The following functions should be trivial (probably, each just returns the value of some global variable). Since the work should already have been done, none of them needs or uses a parameter.

def getTotalSentenceCount(string)
Returns a count of the number of sentences processed so far.
def getTotalWordCount(string)
Returns a count of the number of words processed so far.
def getTotalComplexWordCount(string)
Returns a count of the number of polysyllables (words of three or more syllables) processed so far.
def getTotalLetterCount(string)
Returns a count of the number of letters processed so far.

For Kincaid and Flesch, you need to keep a count of the total number of syllables. For the Lix measure, you also need to keep a count of the number of words having six or more letters. I did not notice this when I wrote the assignment, so how you do this is up to you. I suggest using the required methods (such as keeping track of the total word count) as a model.


def getKincaidMeasure()
def getARImeasure()
def getColemanLiauMeasure()
def getFleschMeasure()
def getGunningFogMeasure()
def getLixMeasure()
def getSmogMeasure()
Each of these returns, as a float, the named measure.
def getRichness()
This is my own (half-baked) scheme to measure how "rich" the vocabulary is. Using a dictionary, keep a count of how many times each individual word occurs in the text ("the" will probably be the most common word, followed by "and", "is", etc.). Let c be 1/2 the total word count. Add the word frequencies (93 times for "the", 32 for "and", ....) until you reach or exceed c. Return, as an integer result, the number of words you had to add to reach or exceed c.

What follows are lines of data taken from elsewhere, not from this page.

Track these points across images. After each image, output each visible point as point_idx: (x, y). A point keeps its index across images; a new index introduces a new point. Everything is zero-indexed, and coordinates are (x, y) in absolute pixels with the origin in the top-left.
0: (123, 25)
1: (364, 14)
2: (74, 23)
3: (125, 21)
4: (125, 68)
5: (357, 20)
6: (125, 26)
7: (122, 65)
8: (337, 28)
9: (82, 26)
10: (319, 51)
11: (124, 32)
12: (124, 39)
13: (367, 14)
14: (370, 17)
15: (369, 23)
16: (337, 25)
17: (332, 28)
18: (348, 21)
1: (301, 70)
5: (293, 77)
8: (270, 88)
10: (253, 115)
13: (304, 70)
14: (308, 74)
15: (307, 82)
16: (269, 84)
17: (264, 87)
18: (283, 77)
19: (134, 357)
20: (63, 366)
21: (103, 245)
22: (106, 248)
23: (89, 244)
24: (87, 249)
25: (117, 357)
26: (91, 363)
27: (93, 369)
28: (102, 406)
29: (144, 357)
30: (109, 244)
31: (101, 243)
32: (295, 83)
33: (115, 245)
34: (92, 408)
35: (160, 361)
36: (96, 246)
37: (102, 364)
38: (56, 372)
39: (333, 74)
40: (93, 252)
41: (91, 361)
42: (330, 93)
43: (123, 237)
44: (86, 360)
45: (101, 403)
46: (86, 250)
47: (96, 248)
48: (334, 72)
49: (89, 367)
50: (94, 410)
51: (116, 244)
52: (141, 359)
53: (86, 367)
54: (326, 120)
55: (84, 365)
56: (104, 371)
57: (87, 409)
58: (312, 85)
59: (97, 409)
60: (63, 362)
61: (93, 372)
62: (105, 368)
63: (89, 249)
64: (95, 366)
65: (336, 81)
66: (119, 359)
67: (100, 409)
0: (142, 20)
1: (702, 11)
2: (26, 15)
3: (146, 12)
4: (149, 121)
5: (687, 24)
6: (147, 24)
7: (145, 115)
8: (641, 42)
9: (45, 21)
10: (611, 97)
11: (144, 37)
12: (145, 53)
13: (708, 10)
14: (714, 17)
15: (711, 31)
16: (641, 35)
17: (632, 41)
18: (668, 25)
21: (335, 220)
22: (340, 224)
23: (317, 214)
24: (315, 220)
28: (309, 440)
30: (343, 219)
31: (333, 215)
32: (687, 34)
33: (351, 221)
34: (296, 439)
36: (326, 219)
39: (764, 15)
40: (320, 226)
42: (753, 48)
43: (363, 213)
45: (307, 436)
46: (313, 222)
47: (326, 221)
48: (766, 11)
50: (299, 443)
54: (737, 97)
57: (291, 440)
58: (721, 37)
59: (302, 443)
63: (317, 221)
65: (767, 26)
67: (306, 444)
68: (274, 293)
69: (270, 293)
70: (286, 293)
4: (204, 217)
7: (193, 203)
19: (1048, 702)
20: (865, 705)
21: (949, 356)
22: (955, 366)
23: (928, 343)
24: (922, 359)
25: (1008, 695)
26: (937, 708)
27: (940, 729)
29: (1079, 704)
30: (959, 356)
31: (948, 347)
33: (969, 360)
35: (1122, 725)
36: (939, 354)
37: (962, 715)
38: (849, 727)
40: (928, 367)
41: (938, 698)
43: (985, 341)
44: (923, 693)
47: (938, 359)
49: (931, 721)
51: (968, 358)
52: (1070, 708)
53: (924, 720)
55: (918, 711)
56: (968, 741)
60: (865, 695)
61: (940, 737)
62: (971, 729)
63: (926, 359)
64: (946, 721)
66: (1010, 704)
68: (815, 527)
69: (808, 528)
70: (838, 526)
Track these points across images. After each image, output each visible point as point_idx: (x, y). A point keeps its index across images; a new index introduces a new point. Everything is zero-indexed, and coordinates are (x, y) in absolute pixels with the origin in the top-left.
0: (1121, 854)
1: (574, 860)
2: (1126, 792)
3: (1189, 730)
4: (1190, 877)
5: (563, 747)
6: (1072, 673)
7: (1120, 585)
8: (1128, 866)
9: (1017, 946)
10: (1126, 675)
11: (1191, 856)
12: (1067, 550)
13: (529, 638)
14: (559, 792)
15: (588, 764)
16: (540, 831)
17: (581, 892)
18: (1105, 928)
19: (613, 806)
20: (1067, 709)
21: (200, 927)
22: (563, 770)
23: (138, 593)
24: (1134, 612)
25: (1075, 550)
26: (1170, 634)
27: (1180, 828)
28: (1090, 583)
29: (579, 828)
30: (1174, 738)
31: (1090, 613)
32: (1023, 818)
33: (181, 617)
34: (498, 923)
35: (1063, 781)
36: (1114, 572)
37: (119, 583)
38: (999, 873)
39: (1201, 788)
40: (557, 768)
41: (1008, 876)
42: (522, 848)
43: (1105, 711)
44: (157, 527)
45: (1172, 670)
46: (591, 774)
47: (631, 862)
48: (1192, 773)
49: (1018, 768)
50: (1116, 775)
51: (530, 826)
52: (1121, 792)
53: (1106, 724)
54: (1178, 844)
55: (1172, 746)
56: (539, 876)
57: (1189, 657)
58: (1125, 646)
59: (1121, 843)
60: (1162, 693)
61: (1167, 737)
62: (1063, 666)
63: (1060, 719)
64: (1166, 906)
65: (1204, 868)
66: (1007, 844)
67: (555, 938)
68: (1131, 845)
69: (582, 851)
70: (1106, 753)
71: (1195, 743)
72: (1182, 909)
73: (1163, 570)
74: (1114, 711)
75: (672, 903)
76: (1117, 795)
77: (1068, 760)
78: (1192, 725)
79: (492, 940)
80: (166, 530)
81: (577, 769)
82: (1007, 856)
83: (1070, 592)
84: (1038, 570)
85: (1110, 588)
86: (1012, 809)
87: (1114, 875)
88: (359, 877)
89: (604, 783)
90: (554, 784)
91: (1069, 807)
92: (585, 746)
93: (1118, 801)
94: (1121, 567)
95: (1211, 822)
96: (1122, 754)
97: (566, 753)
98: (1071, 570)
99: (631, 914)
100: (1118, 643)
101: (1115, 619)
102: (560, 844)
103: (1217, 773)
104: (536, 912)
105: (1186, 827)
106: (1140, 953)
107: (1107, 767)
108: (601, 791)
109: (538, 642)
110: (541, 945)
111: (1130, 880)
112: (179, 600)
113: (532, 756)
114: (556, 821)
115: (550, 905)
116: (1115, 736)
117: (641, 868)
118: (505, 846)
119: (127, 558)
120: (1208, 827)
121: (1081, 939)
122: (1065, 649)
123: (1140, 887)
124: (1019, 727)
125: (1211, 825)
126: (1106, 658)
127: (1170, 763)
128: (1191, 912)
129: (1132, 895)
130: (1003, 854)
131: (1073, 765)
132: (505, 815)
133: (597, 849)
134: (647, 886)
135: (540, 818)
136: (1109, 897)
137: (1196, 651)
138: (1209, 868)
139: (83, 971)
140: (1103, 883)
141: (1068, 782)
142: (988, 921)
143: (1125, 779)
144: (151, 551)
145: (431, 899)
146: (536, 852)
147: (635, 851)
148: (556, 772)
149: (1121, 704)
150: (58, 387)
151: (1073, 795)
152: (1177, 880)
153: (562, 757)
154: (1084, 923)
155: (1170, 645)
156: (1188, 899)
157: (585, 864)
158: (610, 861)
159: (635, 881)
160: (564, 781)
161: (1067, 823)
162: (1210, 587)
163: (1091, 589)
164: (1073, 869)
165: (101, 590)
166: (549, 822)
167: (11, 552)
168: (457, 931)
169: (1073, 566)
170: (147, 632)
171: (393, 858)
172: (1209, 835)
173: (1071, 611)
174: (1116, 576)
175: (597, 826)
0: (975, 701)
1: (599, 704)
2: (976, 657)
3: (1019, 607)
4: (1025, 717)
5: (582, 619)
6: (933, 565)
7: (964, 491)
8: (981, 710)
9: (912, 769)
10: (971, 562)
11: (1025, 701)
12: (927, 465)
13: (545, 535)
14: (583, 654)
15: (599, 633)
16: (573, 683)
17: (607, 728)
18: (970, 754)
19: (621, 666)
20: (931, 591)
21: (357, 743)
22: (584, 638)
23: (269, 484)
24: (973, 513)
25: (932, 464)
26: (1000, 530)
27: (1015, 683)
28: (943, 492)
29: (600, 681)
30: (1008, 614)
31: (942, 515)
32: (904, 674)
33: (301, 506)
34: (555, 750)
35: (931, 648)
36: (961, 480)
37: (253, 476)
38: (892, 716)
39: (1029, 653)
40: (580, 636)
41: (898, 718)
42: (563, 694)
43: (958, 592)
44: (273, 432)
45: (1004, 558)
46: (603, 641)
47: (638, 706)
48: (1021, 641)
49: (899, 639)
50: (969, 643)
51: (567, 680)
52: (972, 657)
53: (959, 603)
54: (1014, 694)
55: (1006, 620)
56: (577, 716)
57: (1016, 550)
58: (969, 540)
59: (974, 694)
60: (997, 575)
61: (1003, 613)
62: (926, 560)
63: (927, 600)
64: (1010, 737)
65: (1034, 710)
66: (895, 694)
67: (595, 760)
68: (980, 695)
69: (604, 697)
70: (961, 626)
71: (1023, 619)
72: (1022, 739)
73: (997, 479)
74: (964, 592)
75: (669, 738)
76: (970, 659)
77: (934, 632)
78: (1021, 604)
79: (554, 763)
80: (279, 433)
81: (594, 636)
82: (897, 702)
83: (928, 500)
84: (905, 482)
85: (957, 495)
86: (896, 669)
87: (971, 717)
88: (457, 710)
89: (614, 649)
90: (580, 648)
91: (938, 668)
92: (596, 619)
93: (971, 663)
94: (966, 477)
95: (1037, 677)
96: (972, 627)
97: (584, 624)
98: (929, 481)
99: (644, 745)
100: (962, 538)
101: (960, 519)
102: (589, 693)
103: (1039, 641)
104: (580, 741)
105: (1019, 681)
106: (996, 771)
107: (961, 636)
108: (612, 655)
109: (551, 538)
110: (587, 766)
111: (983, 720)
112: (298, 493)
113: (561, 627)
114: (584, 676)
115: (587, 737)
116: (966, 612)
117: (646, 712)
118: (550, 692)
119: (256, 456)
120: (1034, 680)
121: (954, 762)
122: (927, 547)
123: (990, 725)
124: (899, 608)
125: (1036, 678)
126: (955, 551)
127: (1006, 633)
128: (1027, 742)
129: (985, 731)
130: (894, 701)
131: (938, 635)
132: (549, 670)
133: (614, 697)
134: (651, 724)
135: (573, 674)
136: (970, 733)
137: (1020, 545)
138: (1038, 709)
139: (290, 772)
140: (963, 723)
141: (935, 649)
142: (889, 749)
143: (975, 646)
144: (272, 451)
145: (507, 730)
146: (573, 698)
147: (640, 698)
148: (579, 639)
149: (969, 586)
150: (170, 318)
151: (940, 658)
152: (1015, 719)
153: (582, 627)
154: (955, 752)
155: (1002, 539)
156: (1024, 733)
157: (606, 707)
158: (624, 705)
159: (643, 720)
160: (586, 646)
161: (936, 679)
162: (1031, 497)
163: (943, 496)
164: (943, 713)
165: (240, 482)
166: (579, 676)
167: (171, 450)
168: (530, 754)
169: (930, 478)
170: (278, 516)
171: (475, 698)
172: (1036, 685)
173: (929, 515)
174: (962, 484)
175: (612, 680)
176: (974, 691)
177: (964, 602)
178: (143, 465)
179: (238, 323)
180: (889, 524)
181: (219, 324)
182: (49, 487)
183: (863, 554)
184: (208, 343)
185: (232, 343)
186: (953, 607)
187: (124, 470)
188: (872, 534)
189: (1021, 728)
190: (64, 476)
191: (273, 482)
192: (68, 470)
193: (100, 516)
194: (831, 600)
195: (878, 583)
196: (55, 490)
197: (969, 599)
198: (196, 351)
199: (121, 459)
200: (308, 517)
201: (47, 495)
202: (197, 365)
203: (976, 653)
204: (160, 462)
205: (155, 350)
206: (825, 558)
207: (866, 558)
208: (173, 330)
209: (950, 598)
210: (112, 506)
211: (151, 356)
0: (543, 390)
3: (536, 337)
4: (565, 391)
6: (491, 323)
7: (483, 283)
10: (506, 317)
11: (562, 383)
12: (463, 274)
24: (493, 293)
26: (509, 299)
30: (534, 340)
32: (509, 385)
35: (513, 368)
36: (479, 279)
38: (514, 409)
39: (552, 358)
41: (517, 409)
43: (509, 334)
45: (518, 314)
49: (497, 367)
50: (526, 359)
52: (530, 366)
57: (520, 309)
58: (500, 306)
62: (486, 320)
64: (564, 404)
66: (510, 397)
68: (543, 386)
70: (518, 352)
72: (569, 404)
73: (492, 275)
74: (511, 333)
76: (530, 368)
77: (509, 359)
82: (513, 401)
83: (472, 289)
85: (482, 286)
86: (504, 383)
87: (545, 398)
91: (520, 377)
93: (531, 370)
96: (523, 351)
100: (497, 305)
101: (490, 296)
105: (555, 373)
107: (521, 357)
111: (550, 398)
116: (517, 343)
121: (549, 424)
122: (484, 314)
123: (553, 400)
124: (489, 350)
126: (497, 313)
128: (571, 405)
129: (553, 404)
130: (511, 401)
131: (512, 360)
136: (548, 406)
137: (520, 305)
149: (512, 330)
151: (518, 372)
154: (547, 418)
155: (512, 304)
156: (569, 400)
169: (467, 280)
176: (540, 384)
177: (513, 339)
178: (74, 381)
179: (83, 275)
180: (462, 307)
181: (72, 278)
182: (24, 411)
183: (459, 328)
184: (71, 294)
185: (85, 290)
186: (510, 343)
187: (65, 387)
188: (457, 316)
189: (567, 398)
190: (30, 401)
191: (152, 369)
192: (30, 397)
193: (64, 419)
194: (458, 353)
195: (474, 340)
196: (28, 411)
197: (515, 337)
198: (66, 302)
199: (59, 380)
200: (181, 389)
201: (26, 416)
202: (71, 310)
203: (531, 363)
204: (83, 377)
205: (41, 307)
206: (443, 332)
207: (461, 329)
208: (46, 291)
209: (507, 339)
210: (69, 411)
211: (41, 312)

Note: You will find it helpful to sort the dictionary by frequency. I'll tell you in the next lecture a simple way to do that.

def main()
Asks the user to enter the name of a file to read in, analyzes the text, and prints out all the above measures for the complete text. Also print out the ten most frequent words, along with how many times each occurred in the text. Then asks the user if they want to enter the name of another file. The program should be able to process as many files as the user cares to give it. Since this method handles I/O with the user (and should not itself do any computation!), you do not need to unit test it.
 

Grading:

A significant part of the grade will be based on how good your unit tests are, and whether it looks like you used TDD. In addition, you are expected to get the same answers as I do (so use the same formulae!).

Due date:

Before 6 AM, Friday October 10, 2009, via Blackboard. Turn in only one copy of the assignment for your team, making sure that both your names are on it.